I take part in some Django poroject and we use geo data (with GeoDjango). I have installed PostGis as it described on AWS docs.
We have a lot of some points (markers) on the map. And we need to cluster them.
I found one library anycluster. This library need the PostgreSQL extension named kmeans-postgresql be installed on the Postgre database.
But my database is located on Amazon RDS. And I can't connect to it by SSH in order to install an extension...
Anybody knows how can I install kmeans-postgresql extension on my Amazon RDS database?
Or maybe you can advise me other ways of clustering?
The K-Means It is a really complex calculation that is useful to data mining and cluster analysis ( you can see more about it in the wikipedia page https://en.wikipedia.org/wiki/K-means_clustering ). It have a big complexity when have to deal with many points. The K-means extension to postgresql http://pgxn.org/dist/kmeans/doc/kmeans.html it is written in C and compiled in the database machine. This brings a better performance compared to an procedure in plpgsql. Unfortunately as @estevao_lucas answered, this extension it is not enabled into Amazon RDS.
If you really need the k-means result, I translated this implementation of it, created by Joni Salonen in http://jonisalonen.com/2012/k-means-clustering-in-mysql/ and changed to plpgsql https://gist.github.com/thiagomata/a9737c3455d6248bef9f. This function uses temporary table. It is possible change it to use only arrays of Pins, if you wanna to.

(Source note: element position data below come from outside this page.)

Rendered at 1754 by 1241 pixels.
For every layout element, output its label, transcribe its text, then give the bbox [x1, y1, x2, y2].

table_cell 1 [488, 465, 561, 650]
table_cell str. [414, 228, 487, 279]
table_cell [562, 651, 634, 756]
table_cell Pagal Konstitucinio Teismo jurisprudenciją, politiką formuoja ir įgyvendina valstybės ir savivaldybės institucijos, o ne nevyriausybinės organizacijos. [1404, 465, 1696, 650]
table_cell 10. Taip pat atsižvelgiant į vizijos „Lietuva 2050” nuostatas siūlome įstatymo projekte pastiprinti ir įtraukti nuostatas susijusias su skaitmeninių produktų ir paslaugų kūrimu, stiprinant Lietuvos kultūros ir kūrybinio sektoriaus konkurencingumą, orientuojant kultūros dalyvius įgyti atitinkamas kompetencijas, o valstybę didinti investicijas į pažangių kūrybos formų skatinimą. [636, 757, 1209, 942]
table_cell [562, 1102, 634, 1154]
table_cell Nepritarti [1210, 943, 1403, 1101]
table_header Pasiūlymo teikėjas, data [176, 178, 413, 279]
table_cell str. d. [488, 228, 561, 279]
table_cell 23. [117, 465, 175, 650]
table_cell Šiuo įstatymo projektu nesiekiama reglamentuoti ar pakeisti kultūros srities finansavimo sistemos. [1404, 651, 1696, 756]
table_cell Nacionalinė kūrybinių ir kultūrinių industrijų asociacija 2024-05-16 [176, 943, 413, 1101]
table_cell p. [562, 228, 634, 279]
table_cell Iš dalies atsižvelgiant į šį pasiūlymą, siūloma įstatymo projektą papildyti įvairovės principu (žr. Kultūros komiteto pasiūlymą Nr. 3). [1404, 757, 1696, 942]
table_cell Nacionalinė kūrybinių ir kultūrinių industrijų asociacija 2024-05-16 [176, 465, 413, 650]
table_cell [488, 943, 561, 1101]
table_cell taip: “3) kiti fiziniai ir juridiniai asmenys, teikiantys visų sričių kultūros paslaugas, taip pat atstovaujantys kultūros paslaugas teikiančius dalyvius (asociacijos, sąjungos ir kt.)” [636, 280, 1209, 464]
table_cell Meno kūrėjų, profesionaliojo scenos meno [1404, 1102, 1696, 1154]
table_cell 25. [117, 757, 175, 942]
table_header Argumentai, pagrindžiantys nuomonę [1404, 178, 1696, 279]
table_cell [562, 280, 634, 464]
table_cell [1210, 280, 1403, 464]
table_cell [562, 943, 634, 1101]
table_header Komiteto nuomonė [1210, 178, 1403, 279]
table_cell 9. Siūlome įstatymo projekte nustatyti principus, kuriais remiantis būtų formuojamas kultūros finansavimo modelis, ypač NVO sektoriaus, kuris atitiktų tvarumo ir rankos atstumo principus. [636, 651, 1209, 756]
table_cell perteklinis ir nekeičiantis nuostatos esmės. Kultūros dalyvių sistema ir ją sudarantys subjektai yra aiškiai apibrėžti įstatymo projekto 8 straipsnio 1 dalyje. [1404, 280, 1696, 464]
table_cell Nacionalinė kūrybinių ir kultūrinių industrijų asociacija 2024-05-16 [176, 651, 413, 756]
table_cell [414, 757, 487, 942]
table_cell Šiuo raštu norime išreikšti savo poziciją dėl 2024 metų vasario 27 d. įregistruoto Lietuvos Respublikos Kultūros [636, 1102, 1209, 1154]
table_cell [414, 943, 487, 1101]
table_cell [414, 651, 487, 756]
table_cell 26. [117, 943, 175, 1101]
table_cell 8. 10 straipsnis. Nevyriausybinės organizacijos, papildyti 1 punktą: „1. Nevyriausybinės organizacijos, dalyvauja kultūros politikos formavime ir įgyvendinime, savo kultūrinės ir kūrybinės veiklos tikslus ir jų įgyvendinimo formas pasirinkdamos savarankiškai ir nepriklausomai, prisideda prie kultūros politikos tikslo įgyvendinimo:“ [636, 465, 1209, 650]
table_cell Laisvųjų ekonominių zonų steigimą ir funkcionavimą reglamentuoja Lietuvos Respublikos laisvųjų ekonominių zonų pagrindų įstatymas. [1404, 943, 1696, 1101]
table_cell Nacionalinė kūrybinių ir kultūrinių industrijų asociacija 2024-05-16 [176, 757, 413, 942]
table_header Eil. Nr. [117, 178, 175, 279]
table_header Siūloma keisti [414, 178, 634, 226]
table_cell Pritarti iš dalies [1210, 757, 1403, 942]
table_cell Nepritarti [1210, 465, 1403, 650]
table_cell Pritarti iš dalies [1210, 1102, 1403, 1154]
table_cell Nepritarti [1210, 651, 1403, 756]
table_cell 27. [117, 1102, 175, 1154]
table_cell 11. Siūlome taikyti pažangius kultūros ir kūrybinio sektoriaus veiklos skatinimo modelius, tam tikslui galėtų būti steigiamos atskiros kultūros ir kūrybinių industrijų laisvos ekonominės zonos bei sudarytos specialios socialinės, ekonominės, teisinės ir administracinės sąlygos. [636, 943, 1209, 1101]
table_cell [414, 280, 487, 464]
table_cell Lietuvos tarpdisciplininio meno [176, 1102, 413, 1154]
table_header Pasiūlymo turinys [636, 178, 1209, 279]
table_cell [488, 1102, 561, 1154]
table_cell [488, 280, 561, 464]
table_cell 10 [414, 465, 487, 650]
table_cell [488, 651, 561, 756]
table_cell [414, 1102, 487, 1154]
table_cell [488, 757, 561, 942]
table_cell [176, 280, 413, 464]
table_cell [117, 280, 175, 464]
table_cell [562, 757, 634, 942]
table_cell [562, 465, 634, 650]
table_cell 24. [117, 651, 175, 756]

But, if you only need to show some pins in a map, you will probably be happy with a really faster and simpler function that groups the results into an [x,y] matrix. I have created such function because the kmeans function was taking too much time to process my database (with a lot more than 400K elements). So this implementation is really faster, but does not have all the features you would expect from the K-means module. Besides that, this grid function https://gist.github.com/thiagomata/18ea14853998468c1a1d returns very good results, when the goal it is to show a big number of pins in a map.